- _Exercise_:
Work out how many lines in the records below contain the string "霜天晓角", with case counting. Give only the number.
=-=-=
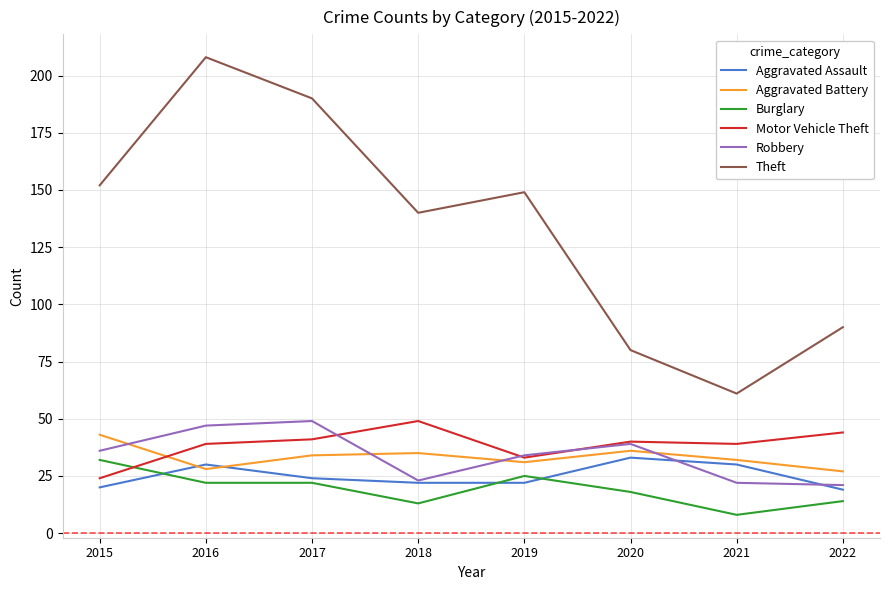

How many interior local peaks does the Theft series have?

2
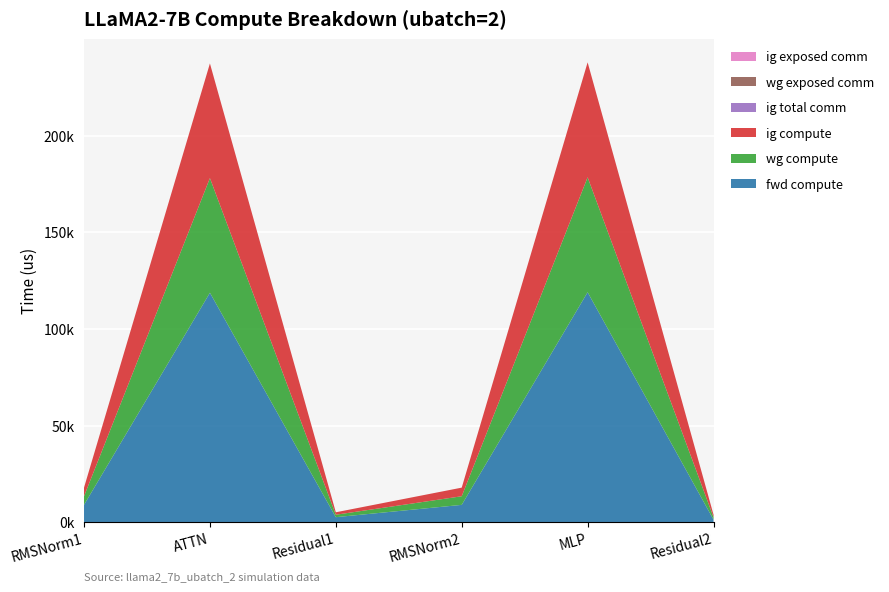

Reading left to right, extract all data points from this chart.

fwd compute: 8917.2	118749.2	2537.1	8917.2	119027.5	1268.6
wg compute: 4458.6	59374.6	1268.6	4458.6	59513.8	1268.6
ig compute: 4458.6	59374.6	1268.6	4458.6	59513.8	1268.6
ig total comm: 0.0	0.0	0.0	0.0	0.0	0.0
wg exposed comm: 0.0	0.0	0.0	0.0	0.0	0.0
ig exposed comm: 0.0	0.0	0.0	0.0	0.0	0.0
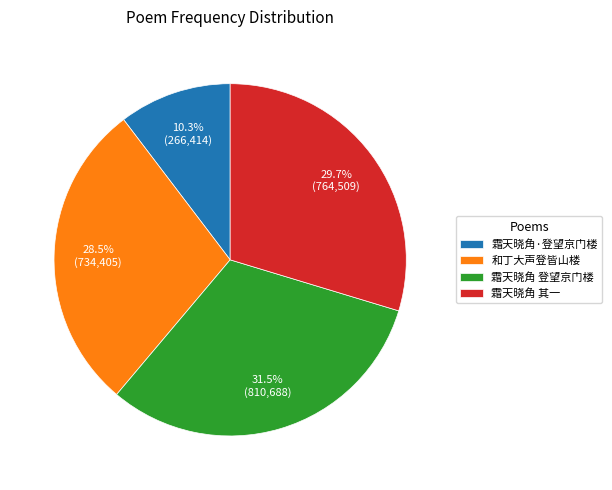

Between 霜天晓角·登望京门楼 and 霜天晓角 登望京门楼, which is larger?

霜天晓角 登望京门楼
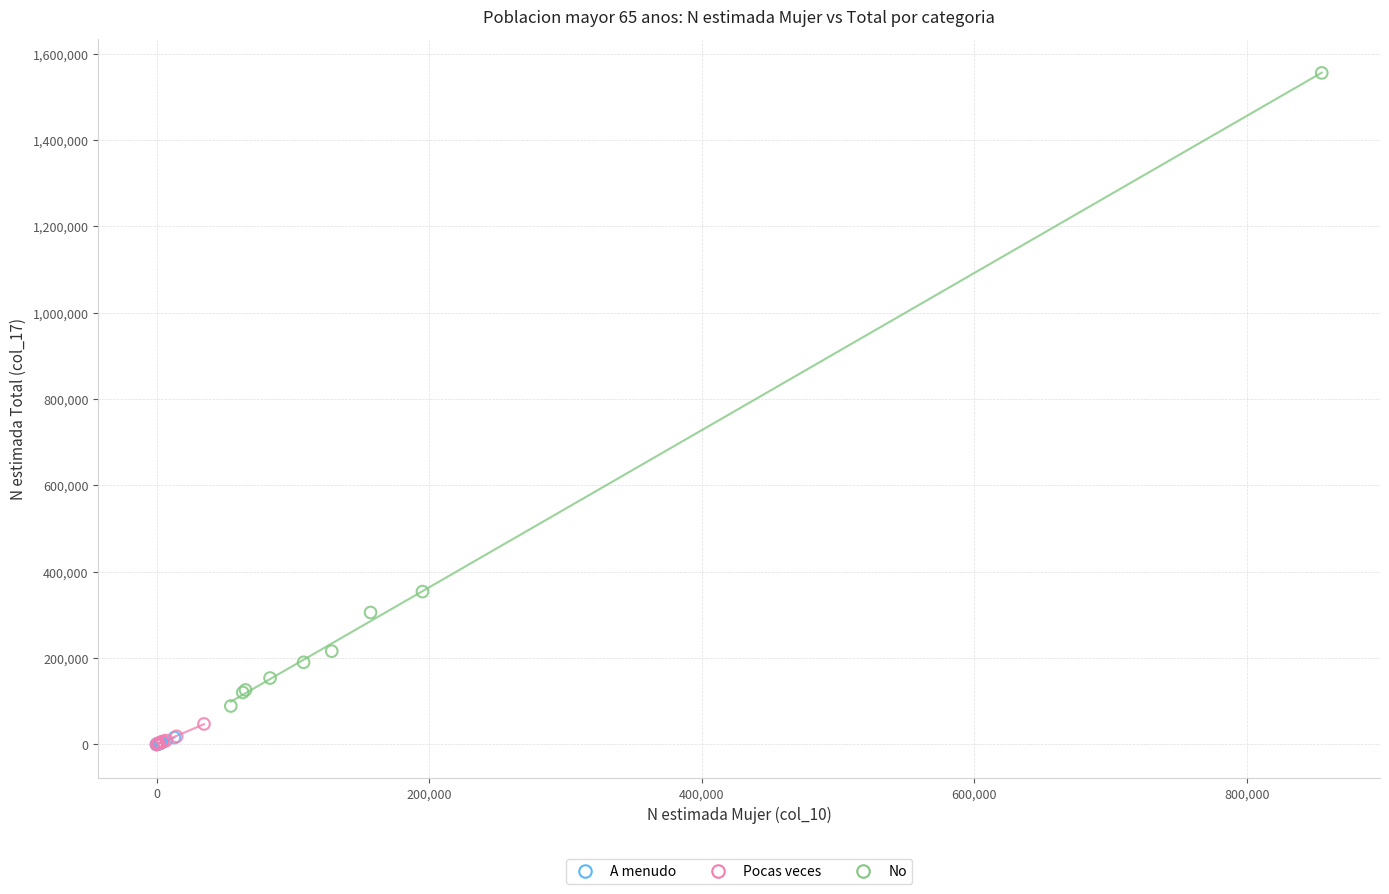

Which series has the largest Y range (max minus min)?

No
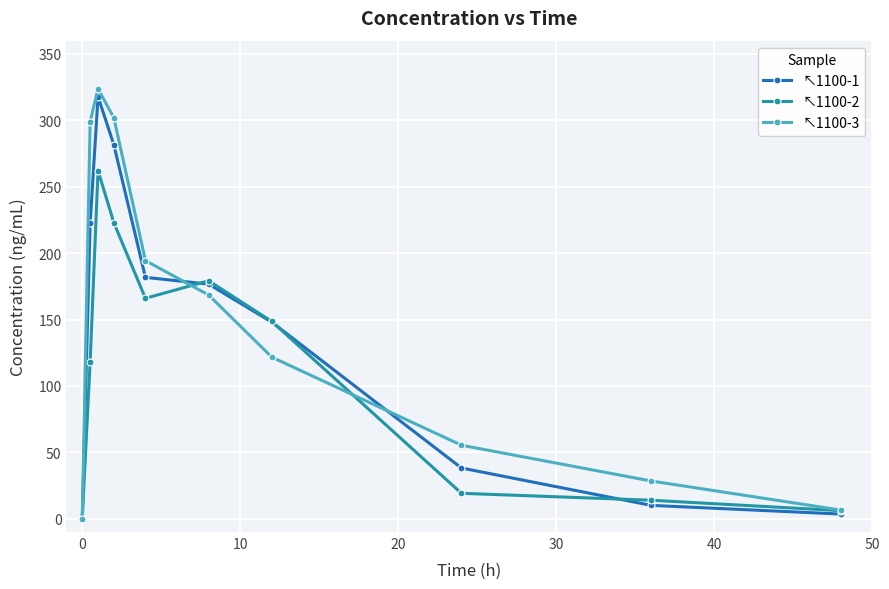

How many positive values does the ↖1100-3 series have?

9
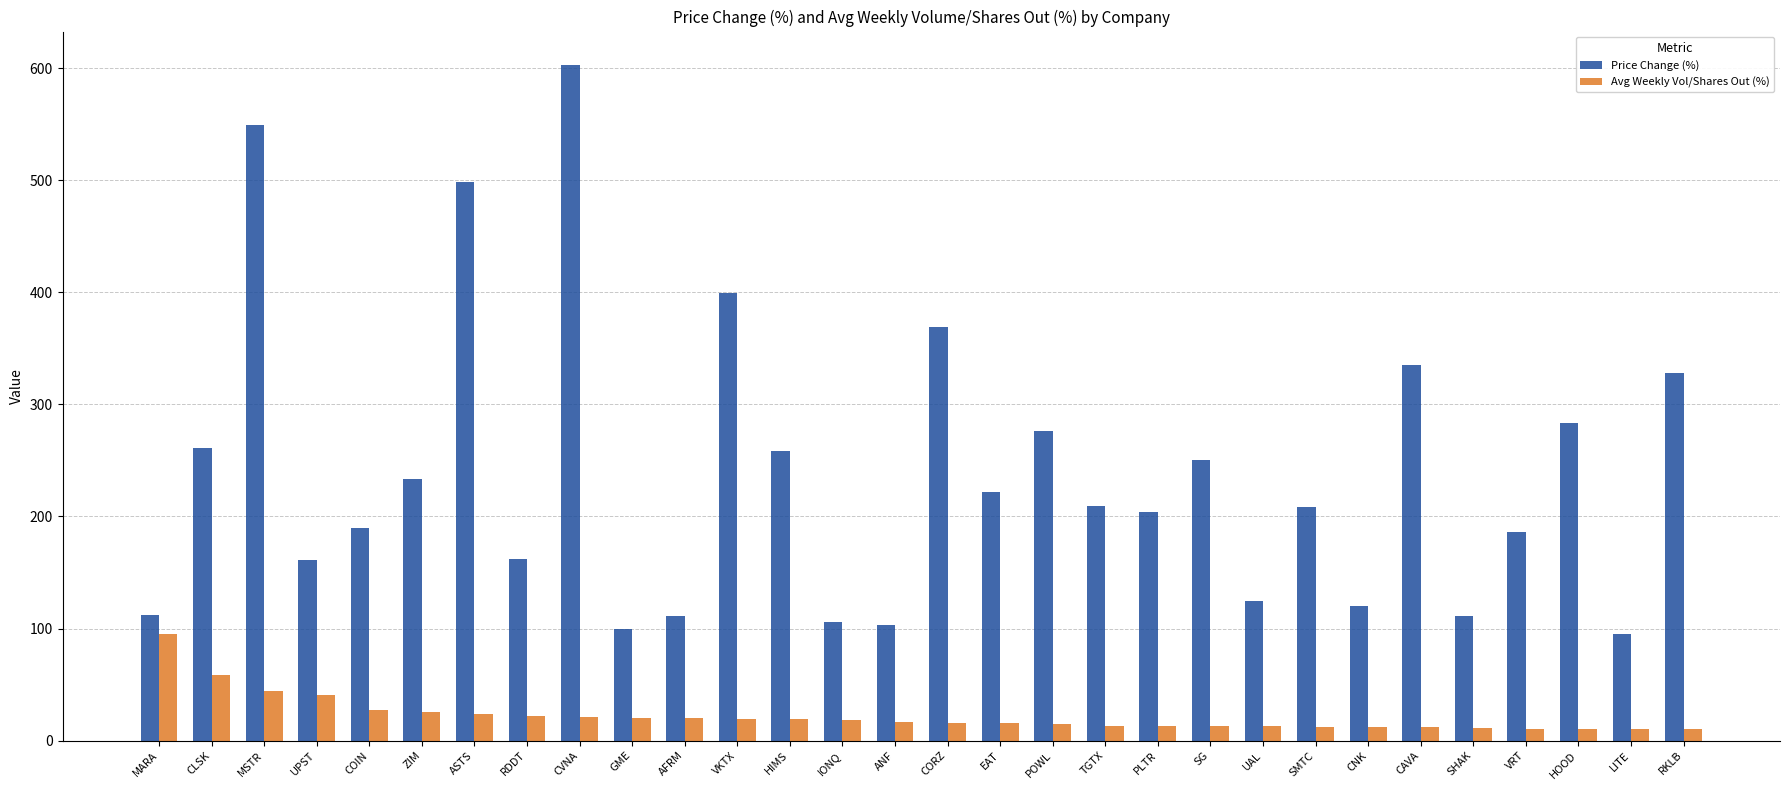

Rank the series at EAT from highest to lowest value.

Price Change (%), Avg Weekly Vol/Shares Out (%)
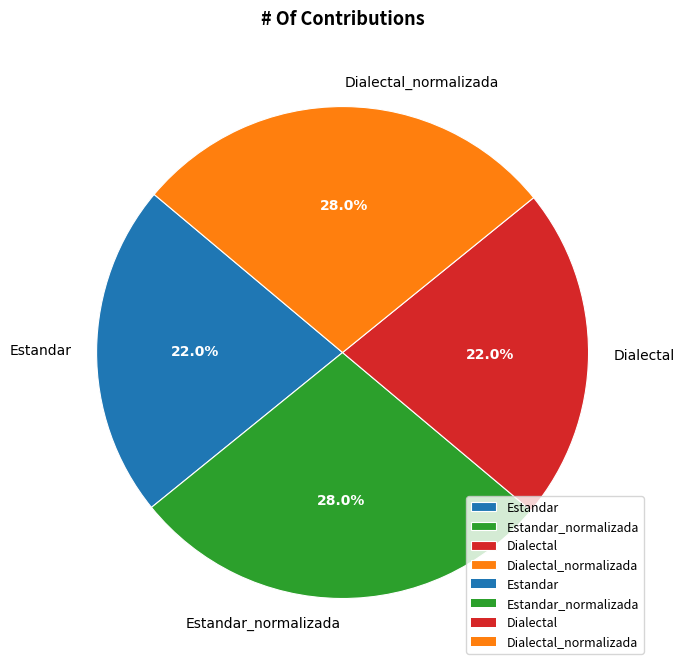

Does Dialectal_normalizada account for over 50% of the chart?

No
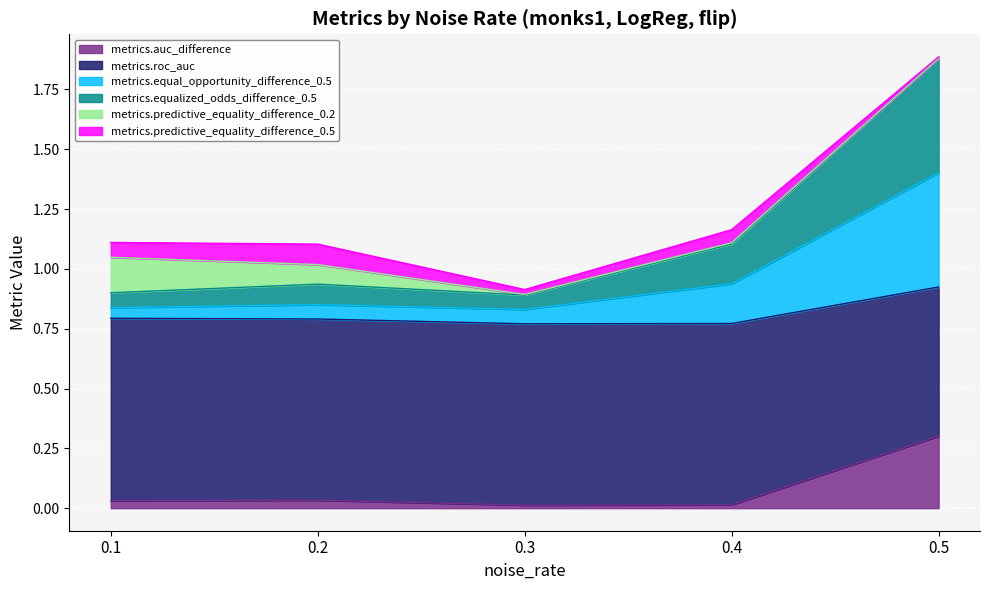

What is the maximum value for metrics.auc_difference?

0.3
=-=-=
- _Exercise response_:
2